Joint par La Presse, le Mouvement assure que depuis le début de cette affaire, « la protection de l’intérêt des membres et clients demeure la priorité de Desjardins ».

« Il était important pour nous de mettre fin le plus rapidement possible à ce stratagème qui aurait pu toucher encore plus de membres et pour s’assurer que les personnes malintentionnées cessent leurs agissements », écrit la porte-parole Chantal Corbeil dans un courriel.

Elle assure que Desjardins « collabore avec les corps policiers et continuera de le faire tant que cela sera nécessaire afin de faire toute la lumière sur cette situation ».

Autos de luxe louées de façon frauduleuse

Les dénonciations permettent aussi de comprendre l’importance du réseau criminel qui aurait utilisé les données volées à Desjardins pour louer frauduleusement des voitures de luxe, dès l’été 2018, notamment chez Location Holand, à Mont-Royal.

Les policiers se sont intéressés à plusieurs suspects, dont un individu à l’identité cachée qui « possède un lourd casier judiciaire », ainsi qu’un autre homme également impliqué dans une affaire de violence conjugale, arrêté avec « une arme de poing 9 mm ».

Les suspects auraient utilisé divers moyens pour commettre leurs fraudes : fausses cartes de crédit, faux chèques, immatriculation frauduleuse, faux permis de conduire…

La police de Laval mentionne une perquisition qui a permis de mettre la main sur un terminal de paiement électronique, des relevés de transaction et un relevé bancaire.

Le fournisseur du terminal, la société de paiements électroniques Elavon, a été victime d’une fraude de 125 000 $ dans cette affaire, indique la dénonciation. Une banque (au nom caviardé) en a aussi fait les frais, pour un montant tenu secret.

Dans le cadre de ces malversations, un homme aurait reçu la visite d’un huissier pour des paiements manqués sur un véhicule qu’il n’avait en fait jamais loué. Il a porté plainte à la police de Laval pour vol d’identité.

Une autre personne a vu ses renseignements personnels utilisés pour faire émettre frauduleusement deux cartes de crédit.

À grande échelle

L’une des dénonciations partiellement décaviardées permet de comprendre que le problème avait atteint une ampleur importante. En février 2019, le détective Patrick French a d’ailleurs assisté à une réunion à ce sujet avec des enquêteurs de Desjardins dans ses bureaux principaux à Montréal.

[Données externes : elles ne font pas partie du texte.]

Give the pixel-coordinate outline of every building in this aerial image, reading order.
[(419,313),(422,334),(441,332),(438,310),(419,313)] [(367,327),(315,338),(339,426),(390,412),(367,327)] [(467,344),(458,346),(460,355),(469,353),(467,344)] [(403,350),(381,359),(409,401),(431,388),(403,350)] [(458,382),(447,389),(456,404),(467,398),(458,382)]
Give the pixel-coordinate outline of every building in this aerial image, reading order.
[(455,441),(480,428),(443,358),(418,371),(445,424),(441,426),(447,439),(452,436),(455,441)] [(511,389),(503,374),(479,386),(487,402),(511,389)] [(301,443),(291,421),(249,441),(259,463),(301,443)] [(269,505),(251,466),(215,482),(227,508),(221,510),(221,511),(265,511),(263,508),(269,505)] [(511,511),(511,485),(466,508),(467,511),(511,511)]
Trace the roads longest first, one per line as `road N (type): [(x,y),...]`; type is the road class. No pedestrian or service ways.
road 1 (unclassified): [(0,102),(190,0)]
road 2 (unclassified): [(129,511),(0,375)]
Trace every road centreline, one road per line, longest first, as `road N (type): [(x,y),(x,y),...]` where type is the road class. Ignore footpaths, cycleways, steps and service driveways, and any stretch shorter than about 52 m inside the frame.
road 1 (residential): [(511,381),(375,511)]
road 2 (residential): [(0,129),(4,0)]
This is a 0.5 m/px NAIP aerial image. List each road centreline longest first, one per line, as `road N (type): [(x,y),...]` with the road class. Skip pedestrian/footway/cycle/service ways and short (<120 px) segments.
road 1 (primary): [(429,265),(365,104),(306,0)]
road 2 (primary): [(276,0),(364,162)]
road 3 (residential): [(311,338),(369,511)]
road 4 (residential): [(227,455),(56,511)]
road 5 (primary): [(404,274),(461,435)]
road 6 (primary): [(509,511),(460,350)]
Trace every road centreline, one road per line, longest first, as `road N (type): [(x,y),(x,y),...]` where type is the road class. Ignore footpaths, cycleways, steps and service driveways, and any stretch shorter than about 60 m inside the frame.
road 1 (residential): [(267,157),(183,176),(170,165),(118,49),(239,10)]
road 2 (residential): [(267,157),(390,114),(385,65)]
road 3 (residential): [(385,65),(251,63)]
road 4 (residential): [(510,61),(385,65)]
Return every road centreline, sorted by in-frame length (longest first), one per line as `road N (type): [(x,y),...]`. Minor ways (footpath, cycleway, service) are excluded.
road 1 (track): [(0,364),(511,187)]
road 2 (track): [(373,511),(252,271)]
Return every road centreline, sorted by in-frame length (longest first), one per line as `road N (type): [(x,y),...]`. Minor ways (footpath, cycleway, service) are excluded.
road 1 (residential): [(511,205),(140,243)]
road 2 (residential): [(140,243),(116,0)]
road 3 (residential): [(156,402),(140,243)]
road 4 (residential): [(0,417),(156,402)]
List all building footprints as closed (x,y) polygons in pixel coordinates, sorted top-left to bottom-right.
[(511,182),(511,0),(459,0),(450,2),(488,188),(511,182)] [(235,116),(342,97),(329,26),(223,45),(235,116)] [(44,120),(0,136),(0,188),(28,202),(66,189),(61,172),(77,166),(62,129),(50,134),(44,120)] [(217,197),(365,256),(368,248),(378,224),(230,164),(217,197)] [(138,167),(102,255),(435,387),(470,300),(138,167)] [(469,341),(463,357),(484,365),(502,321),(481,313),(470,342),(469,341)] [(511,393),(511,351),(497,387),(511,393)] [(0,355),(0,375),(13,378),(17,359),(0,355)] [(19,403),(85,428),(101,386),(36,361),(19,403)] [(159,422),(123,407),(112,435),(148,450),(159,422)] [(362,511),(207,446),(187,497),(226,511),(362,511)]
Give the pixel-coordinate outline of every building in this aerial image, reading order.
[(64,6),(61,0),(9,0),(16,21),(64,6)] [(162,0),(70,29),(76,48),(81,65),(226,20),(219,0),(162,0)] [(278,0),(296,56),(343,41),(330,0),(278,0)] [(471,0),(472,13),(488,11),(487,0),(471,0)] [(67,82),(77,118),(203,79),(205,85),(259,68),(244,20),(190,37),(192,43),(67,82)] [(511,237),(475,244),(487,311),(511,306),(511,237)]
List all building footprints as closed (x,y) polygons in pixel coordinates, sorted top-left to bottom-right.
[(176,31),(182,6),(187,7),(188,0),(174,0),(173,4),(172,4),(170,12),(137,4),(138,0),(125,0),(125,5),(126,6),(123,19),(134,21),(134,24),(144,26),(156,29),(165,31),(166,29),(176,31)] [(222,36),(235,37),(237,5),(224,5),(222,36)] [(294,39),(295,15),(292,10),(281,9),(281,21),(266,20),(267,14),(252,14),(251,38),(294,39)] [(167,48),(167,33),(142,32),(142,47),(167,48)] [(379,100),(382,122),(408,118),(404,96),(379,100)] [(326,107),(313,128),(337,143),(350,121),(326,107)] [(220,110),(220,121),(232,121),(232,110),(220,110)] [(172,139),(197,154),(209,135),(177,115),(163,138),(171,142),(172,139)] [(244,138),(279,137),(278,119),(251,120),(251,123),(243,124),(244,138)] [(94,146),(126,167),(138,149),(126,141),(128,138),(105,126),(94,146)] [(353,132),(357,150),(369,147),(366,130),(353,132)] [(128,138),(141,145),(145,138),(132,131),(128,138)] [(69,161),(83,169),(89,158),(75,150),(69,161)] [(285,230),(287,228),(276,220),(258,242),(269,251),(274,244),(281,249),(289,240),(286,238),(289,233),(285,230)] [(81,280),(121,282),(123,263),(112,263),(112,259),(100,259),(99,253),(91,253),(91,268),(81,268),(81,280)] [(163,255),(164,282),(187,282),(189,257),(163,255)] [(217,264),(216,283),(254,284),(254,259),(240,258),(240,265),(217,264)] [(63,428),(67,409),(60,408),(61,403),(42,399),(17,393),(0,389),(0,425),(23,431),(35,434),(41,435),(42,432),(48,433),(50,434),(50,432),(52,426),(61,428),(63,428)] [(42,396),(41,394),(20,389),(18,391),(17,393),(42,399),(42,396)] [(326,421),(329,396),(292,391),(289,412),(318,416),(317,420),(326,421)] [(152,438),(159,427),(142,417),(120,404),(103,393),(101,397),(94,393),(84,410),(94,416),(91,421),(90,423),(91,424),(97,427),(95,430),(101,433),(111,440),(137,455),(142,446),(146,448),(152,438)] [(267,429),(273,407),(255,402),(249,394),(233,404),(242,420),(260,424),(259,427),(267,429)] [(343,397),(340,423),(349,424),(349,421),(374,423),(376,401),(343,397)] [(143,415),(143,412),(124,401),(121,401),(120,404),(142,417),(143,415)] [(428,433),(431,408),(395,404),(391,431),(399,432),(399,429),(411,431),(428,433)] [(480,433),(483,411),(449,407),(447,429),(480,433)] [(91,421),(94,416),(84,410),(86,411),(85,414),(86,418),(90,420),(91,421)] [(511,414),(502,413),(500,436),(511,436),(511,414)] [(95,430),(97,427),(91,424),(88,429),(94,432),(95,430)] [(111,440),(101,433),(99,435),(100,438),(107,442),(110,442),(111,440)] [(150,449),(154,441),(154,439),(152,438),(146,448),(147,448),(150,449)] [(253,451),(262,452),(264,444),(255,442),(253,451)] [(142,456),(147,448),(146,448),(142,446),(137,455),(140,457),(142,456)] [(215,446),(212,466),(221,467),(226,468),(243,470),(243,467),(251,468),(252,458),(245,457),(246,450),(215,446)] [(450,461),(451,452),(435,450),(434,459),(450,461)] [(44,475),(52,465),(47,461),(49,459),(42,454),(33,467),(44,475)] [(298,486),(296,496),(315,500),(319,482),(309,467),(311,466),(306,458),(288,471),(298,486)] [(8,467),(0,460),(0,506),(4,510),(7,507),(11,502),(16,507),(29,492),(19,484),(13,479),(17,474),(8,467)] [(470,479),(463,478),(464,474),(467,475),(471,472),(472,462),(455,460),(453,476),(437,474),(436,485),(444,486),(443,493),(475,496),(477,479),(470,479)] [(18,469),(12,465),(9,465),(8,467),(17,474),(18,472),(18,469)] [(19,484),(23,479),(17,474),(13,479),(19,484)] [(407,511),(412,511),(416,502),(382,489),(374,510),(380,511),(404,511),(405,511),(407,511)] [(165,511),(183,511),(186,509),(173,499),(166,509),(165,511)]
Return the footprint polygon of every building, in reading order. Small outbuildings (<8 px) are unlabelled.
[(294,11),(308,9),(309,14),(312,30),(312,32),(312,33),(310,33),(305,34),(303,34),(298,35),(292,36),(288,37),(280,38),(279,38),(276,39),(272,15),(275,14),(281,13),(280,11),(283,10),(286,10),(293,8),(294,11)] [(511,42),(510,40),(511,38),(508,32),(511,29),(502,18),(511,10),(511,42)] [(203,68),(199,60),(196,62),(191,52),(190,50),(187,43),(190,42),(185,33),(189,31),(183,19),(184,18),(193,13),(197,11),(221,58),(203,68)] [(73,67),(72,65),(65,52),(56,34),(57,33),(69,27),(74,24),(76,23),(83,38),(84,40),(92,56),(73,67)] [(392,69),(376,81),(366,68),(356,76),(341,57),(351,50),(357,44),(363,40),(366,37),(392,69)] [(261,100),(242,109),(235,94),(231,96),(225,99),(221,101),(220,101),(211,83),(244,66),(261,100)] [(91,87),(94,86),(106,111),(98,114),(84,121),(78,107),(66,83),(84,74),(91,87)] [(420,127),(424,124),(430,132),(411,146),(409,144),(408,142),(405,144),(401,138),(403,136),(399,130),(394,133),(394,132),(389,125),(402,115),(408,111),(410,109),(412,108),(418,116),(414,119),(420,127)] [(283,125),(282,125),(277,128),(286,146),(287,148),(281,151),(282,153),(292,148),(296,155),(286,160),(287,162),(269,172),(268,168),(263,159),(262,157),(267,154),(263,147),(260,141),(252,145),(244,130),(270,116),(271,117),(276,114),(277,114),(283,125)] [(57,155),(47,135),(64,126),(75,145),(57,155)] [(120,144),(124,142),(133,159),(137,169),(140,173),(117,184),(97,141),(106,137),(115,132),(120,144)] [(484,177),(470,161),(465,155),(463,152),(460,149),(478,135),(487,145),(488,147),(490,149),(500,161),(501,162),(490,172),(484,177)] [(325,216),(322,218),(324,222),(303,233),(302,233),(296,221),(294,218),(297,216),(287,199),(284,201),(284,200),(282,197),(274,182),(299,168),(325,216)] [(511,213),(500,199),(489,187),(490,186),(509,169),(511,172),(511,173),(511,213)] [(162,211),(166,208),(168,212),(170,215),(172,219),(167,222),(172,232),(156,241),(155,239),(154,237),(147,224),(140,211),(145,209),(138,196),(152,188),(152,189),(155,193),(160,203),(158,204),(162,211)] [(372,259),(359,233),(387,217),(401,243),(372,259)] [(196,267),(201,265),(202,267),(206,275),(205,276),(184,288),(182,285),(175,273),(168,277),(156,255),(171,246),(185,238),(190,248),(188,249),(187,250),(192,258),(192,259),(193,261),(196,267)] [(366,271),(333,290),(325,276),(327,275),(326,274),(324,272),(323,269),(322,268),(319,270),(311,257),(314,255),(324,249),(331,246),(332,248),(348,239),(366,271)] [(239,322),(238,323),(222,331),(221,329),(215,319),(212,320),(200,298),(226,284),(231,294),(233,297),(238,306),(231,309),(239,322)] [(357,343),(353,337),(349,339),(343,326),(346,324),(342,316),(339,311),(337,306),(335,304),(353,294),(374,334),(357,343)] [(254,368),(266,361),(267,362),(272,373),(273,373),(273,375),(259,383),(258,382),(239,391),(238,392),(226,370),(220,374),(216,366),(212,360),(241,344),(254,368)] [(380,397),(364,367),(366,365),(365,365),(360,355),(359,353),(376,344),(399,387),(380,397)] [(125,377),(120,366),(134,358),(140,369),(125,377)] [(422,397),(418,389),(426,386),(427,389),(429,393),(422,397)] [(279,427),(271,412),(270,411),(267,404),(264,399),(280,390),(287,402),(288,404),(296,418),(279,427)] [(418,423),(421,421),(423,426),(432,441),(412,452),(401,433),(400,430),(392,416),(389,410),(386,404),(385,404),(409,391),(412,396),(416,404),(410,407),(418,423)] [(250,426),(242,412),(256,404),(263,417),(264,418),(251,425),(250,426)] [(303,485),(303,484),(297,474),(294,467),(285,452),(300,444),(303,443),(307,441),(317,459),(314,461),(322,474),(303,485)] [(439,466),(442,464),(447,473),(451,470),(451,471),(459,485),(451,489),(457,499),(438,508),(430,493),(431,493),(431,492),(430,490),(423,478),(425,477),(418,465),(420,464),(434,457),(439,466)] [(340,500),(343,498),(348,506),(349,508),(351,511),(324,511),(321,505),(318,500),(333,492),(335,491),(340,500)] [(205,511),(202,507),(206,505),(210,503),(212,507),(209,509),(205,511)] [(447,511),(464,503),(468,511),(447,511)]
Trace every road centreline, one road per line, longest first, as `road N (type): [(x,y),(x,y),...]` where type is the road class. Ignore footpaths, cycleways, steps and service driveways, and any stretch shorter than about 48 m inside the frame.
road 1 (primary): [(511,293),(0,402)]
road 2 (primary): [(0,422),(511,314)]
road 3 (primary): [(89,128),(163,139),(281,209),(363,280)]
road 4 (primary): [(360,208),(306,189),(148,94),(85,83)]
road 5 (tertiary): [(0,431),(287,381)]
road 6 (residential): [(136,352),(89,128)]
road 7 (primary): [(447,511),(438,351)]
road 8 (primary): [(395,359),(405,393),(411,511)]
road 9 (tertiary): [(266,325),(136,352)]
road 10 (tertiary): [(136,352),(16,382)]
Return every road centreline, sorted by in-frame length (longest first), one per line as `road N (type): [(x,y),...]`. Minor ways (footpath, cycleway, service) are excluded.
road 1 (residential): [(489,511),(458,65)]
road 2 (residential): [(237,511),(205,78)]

En juin 2019, la Sûreté du Québec a pris la relève de la police de Laval pour diriger l’enquête. Des mandats de perquisition que ses agents ont obtenus deux mois plus tard précisaient que les autorités songeaient à accuser Sébastien Boulanger-Dorval et des complices allégués d’avoir agi « au profit d’une organisation criminelle ».

Plus de deux ans plus tard, la police n’a toujours déposé aucune accusation.

Les mandats qu’ont obtenus les agents lavallois ont notamment permis la perquisition des bureaux de Solutia Finance, en juin 2019. Cette entreprise de prêt privé appartenait à Jean-Loup Leullier-Masse, soupçonné d’avoir racheté les informations volées à Desjardins.

Quant à la SQ, elle attend toujours de pouvoir consulter la preuve saisie dans les bureaux de Desjardins à Montréal en février dernier. Dans le cadre d’une requête de type « Lavallée », une juge doit déterminer quels éléments doivent être exclus pour protéger notamment les relations avocat-client, le secret des informations commerciales et les renseignements personnels.